BRIEF — Go through the entries below, tally each line with the string "SQUARE", and give the final number by itself.

(Saved data entries)
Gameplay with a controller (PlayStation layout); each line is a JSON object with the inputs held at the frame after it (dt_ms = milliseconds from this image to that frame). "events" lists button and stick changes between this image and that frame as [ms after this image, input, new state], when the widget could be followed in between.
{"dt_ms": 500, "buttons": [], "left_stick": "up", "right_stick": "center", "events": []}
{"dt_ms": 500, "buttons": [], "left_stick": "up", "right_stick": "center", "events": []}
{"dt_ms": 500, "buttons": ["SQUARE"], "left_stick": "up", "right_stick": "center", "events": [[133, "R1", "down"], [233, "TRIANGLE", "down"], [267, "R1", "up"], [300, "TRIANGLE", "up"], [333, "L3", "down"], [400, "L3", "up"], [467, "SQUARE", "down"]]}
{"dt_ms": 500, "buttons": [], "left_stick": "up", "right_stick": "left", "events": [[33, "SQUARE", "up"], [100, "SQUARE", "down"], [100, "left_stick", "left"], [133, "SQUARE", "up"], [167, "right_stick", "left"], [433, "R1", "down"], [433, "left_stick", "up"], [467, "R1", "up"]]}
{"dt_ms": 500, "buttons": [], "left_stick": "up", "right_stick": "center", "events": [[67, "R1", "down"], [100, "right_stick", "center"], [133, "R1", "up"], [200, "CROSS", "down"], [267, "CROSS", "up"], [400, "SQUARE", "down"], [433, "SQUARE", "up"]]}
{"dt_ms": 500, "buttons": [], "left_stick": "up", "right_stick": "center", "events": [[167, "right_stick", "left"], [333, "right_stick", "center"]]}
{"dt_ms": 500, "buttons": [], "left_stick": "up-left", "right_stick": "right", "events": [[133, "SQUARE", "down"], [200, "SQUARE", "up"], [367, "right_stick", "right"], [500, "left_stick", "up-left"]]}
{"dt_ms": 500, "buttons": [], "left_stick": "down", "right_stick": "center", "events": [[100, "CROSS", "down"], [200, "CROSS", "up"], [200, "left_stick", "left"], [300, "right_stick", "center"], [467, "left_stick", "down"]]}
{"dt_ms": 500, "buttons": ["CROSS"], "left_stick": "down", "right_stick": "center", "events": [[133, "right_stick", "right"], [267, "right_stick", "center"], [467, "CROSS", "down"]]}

RESPONSE AREA — 4